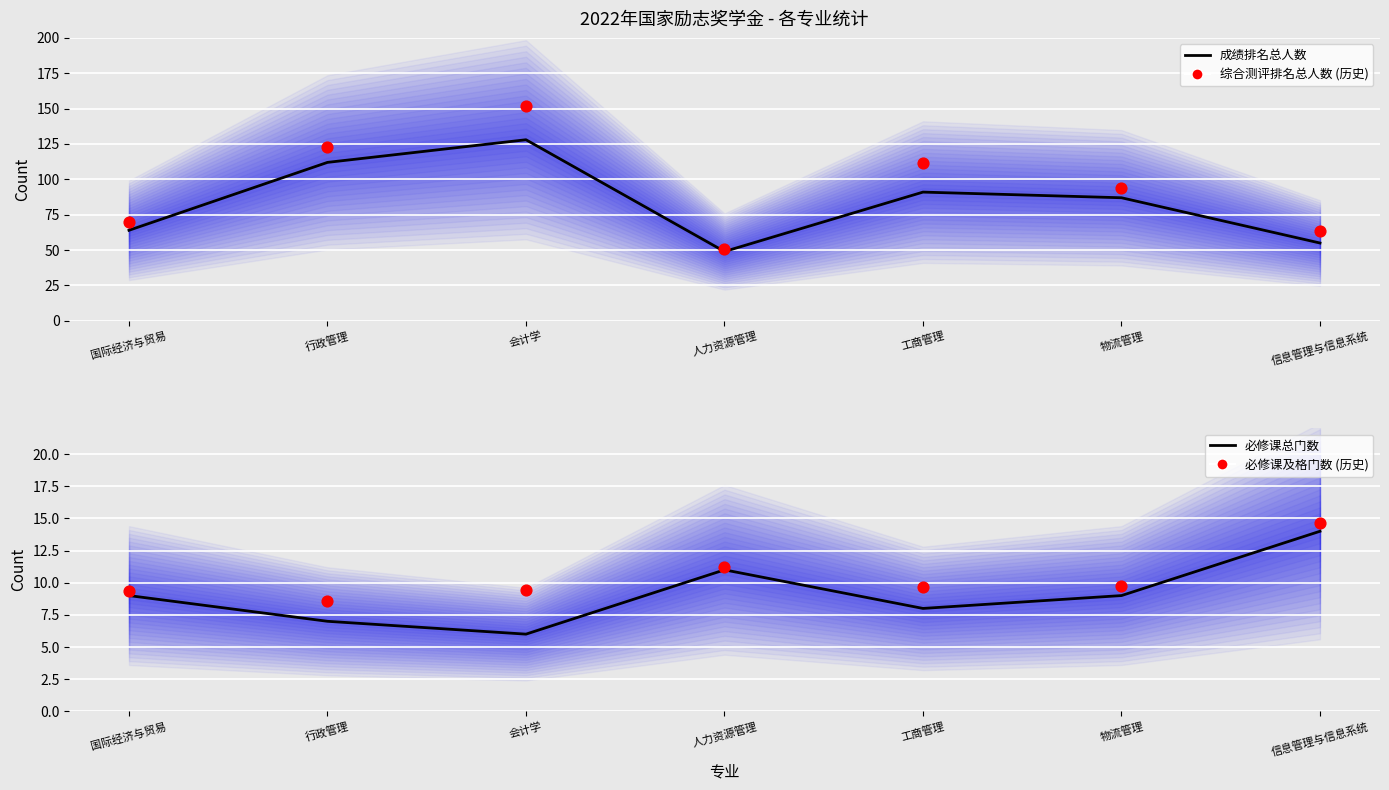

Which series has the widest spread of Y values?

综合测评排名总人数 (历史)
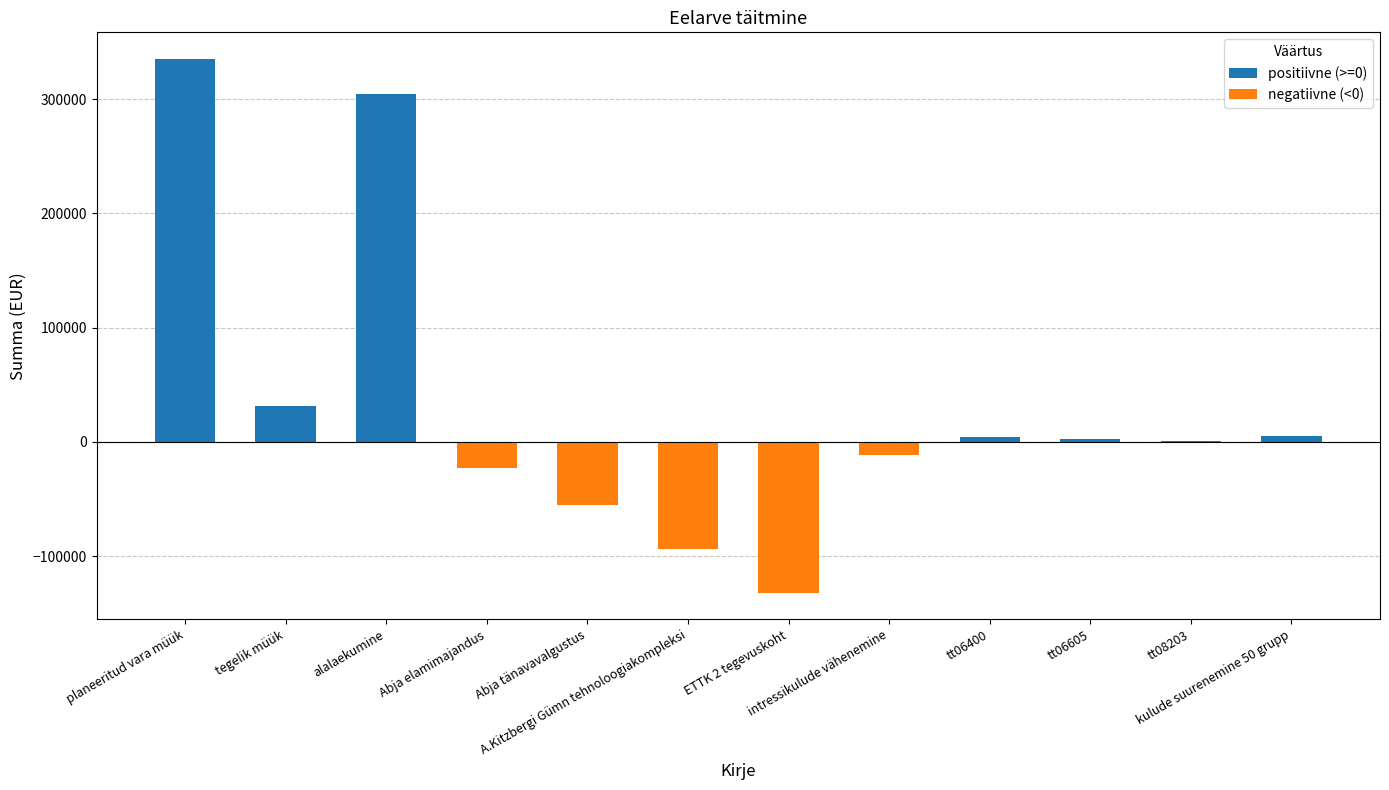

The value at tegelik müük is 31000. True or false?

True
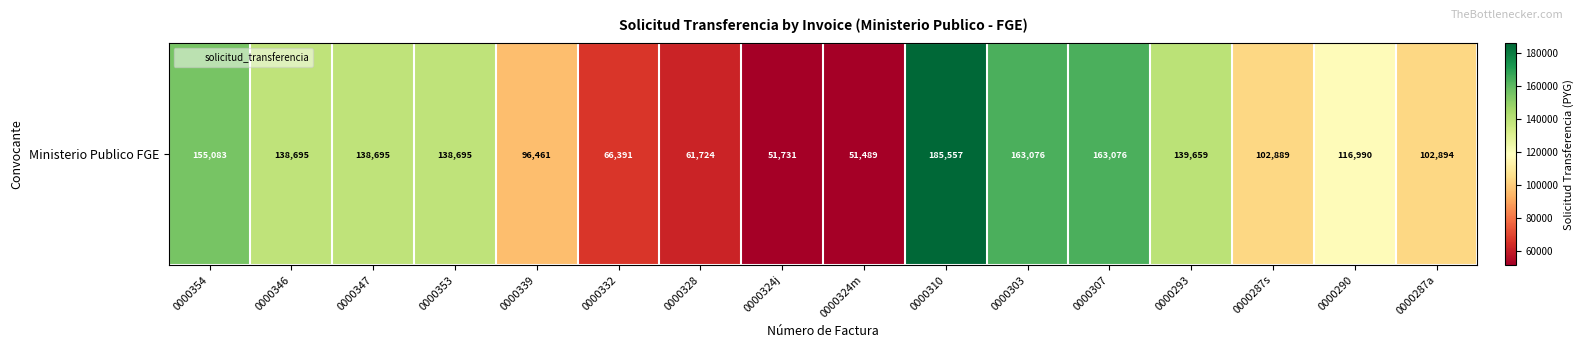

What is the difference between the second highest and second lowest values?

111345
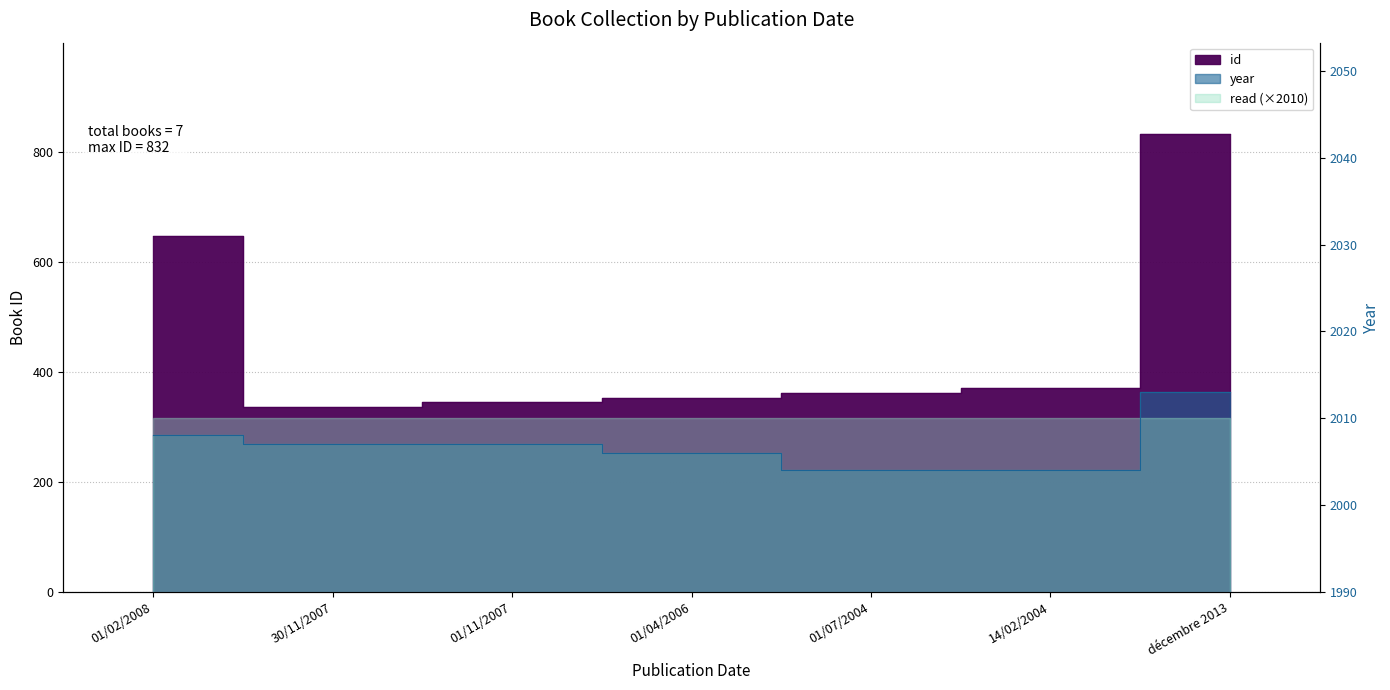

The year series shows 3313 at 01/04/2006. True or false?

False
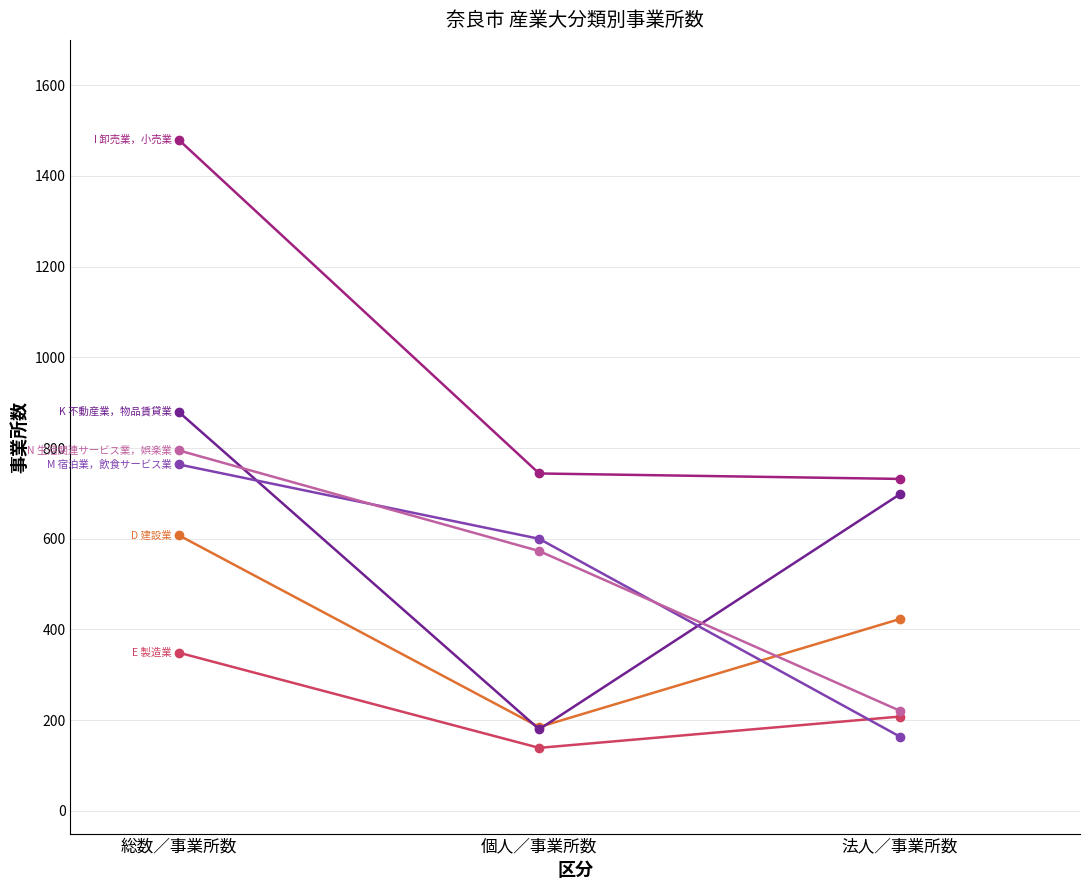

Reading left to right, extract all data points from this chart.

D 建設業: 総数／事業所数=608	個人／事業所数=185	法人／事業所数=423
E 製造業: 総数／事業所数=349	個人／事業所数=139	法人／事業所数=208
I 卸売業，小売業: 総数／事業所数=1480	個人／事業所数=744	法人／事業所数=732
K 不動産業，物品賃貸業: 総数／事業所数=880	個人／事業所数=180	法人／事業所数=698
M 宿泊業，飲食サービス業: 総数／事業所数=764	個人／事業所数=600	法人／事業所数=164
N 生活関連サービス業，娯楽業: 総数／事業所数=795	個人／事業所数=573	法人／事業所数=221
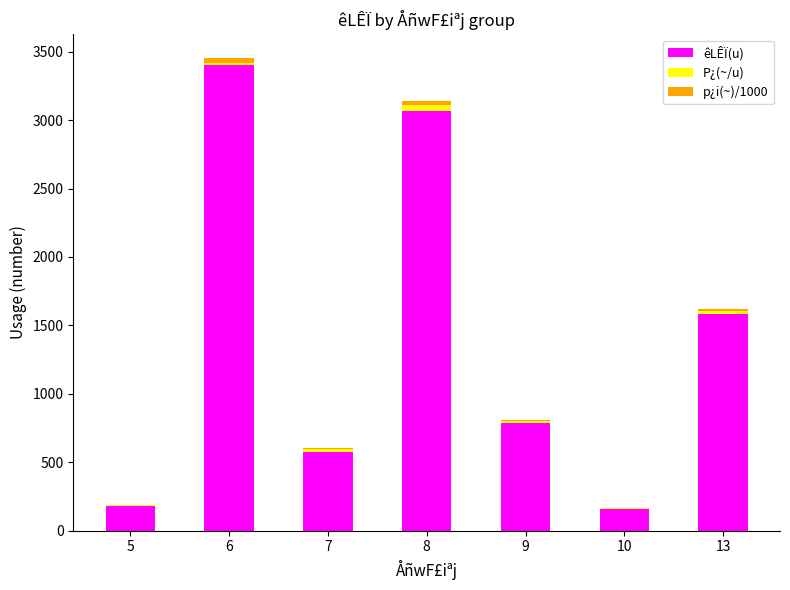

At which category is the sum across all series the highest?

6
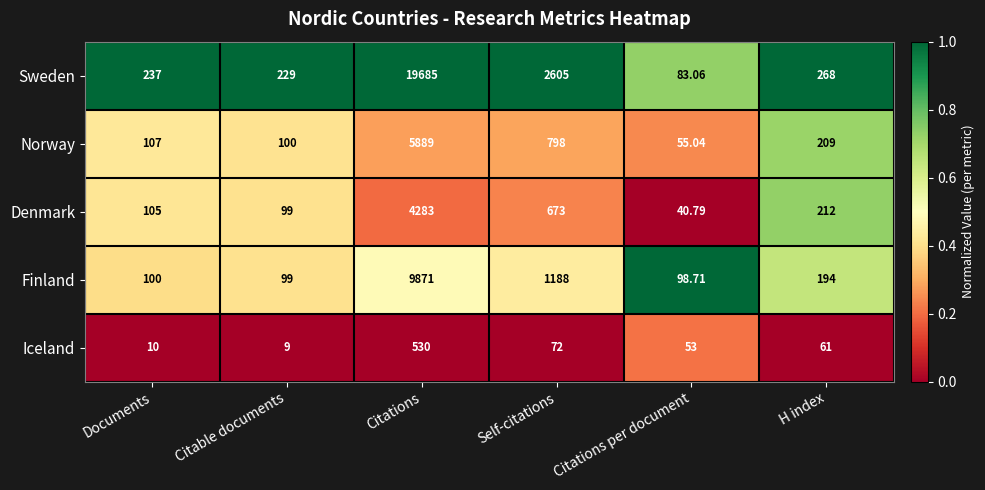

Which label corresponds to the largest value in the chart?

Citations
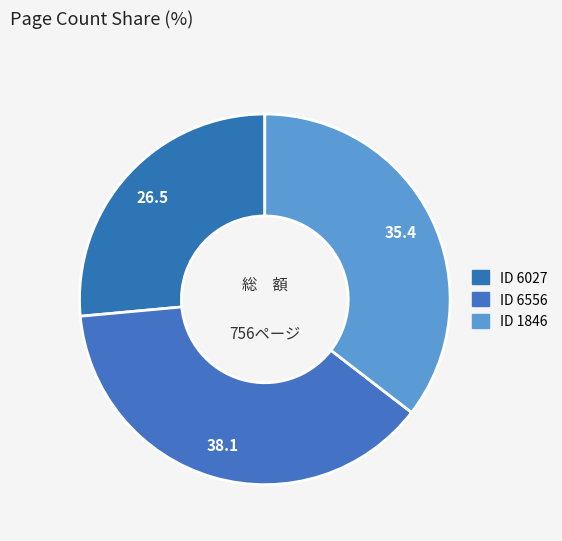

Count the number of slices in the pie.

3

- TAREFA -
Transcreva fielmente as linhas de todos os registros acima, deixando as imagens de fora.

- RESOLUÇÃO DO EXERCÍCIO -
Which series has the widest spread of Y values?

综合测评排名总人数 (历史)

The value at tegelik müük is 31000. True or false?

True

What is the difference between the second highest and second lowest values?

111345

The year series shows 3313 at 01/04/2006. True or false?

False

Reading left to right, extract all data points from this chart.

D 建設業: 総数／事業所数=608	個人／事業所数=185	法人／事業所数=423
E 製造業: 総数／事業所数=349	個人／事業所数=139	法人／事業所数=208
I 卸売業，小売業: 総数／事業所数=1480	個人／事業所数=744	法人／事業所数=732
K 不動産業，物品賃貸業: 総数／事業所数=880	個人／事業所数=180	法人／事業所数=698
M 宿泊業，飲食サービス業: 総数／事業所数=764	個人／事業所数=600	法人／事業所数=164
N 生活関連サービス業，娯楽業: 総数／事業所数=795	個人／事業所数=573	法人／事業所数=221

At which category is the sum across all series the highest?

6

Which label corresponds to the largest value in the chart?

Citations

Count the number of slices in the pie.

3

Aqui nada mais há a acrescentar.